## [SOURCE INFORMATION]

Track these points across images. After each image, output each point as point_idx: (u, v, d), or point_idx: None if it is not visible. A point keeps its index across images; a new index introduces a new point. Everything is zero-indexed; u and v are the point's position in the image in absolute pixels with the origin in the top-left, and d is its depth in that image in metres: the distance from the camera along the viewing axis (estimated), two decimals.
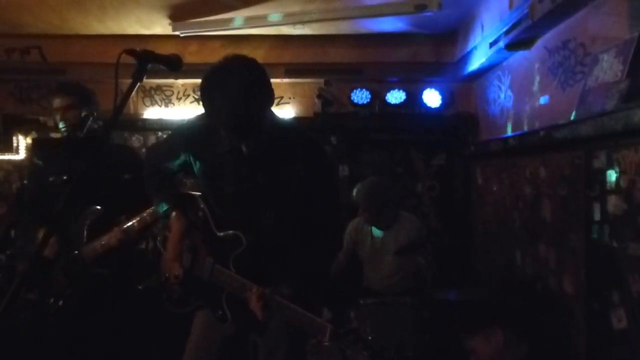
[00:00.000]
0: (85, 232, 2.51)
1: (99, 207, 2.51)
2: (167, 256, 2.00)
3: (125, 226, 2.46)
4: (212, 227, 1.94)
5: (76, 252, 2.50)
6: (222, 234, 1.92)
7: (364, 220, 3.31)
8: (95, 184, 2.36)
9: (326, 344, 2.68)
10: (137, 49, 1.37)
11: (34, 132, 4.62)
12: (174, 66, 1.49)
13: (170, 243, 1.97)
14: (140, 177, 2.68)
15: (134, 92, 1.44)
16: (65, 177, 2.52)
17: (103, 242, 2.48)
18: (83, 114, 2.53)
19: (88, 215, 2.52)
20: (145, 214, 2.44)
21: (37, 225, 2.52)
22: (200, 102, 1.70)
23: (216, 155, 1.84)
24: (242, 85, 1.60)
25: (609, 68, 2.33)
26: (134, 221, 2.45)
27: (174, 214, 1.95)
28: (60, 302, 2.47)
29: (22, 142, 4.60)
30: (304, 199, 1.85)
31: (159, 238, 2.10)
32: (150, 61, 1.39)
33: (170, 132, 2.07)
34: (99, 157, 2.49)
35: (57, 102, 2.58)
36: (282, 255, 1.86)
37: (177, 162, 1.99)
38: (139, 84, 1.36)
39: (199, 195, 2.00)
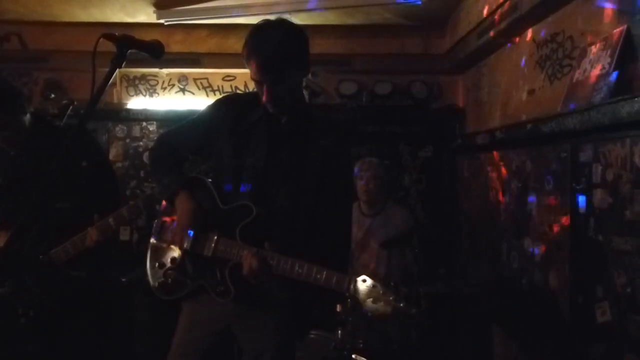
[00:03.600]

## [WHAT IS REQUIRED]
Pictures stay out; retype only the lines from the line containing "17: (103, 242, 2.48)" through the end of the listing, inclusive, exactly as they appear.

## [WRITTEN ANSWER]
17: (103, 242, 2.48)
18: (83, 114, 2.53)
19: (88, 215, 2.52)
20: (145, 214, 2.44)
21: (37, 225, 2.52)
22: (200, 102, 1.70)
23: (216, 155, 1.84)
24: (242, 85, 1.60)
25: (609, 68, 2.33)
26: (134, 221, 2.45)
27: (174, 214, 1.95)
28: (60, 302, 2.47)
29: (22, 142, 4.60)
30: (304, 199, 1.85)
31: (159, 238, 2.10)
32: (150, 61, 1.39)
33: (170, 132, 2.07)
34: (99, 157, 2.49)
35: (57, 102, 2.58)
36: (282, 255, 1.86)
37: (177, 162, 1.99)
38: (139, 84, 1.36)
39: (199, 195, 2.00)
[00:03.600]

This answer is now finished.